Peripheral Logic for True Multiporting
Handling Multiple Accesses per Cycle (I)

- **Virtual multiporting**
  - Time-share a single port
  - Each access needs to be (significantly) shorter than clock cycle
  - Used in Alpha 21264
  - Is this scalable?
Handling Multiple Accesses per Cycle (II)

- **Multiple cache copies**
  - Stores update both caches
  - Loads proceed in parallel

- **Used in Alpha 21164**

- **Scalability?**
  - Store operations form a bottleneck
  - Area proportional to “ports”
Handling Multiple Accesses per Cycle (III)

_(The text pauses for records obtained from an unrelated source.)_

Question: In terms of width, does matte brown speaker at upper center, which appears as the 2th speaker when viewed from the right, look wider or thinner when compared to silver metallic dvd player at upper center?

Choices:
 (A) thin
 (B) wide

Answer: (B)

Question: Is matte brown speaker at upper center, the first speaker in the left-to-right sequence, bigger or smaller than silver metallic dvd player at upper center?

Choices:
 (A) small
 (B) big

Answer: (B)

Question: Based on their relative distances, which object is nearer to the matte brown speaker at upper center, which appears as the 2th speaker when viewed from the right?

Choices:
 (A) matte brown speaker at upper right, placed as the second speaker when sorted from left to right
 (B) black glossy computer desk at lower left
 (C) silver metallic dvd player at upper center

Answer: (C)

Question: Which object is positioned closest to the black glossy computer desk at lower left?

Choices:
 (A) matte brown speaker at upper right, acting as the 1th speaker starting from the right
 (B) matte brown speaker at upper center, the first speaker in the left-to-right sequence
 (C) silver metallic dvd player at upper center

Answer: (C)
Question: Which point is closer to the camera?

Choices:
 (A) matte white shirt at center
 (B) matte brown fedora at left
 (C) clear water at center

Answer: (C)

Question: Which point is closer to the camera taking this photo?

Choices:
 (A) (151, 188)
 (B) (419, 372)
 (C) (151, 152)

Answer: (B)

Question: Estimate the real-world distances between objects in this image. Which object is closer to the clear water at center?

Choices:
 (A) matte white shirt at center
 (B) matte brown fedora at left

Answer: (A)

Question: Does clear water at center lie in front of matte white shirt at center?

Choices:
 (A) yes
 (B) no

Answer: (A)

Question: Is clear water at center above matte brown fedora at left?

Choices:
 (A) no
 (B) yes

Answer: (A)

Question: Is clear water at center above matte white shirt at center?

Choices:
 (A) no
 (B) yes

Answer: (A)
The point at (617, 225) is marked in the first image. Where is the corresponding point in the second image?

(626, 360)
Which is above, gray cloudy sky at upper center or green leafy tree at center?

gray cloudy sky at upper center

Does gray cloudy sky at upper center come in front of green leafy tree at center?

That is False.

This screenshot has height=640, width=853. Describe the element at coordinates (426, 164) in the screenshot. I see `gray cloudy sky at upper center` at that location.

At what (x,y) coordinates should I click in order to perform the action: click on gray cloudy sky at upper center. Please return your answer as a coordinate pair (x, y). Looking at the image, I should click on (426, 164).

- **Banking (Interleaving)**
  - Bits in address determines which bank an address maps to
    - Address space partitioned into separate banks
    - Which bits to use for “bank address”?
  - + No increase in data store area
  - -- Cannot satisfy multiple accesses to the same bank
  - -- Crossbar interconnect in input/output

- **Bank conflicts**
  - Two accesses are to the same bank
  - How can these be reduced?
    - Hardware? Software?
General Principle: Interleaving

- **Interleaving (banking)**
  - **Problem**: A single monolithic memory array takes long to access and does not enable multiple accesses in parallel
  - **Goal**: Reduce the latency of memory array access and enable multiple accesses in parallel
  - **Idea**: Divide the array into multiple banks that can be accessed independently (in the same cycle or in consecutive cycles)
    - Each bank is smaller than the entire memory storage
    - Accesses to different banks can be overlapped
  - **Issue**: How do you map data to different banks? (i.e., how do you interleave data across banks?)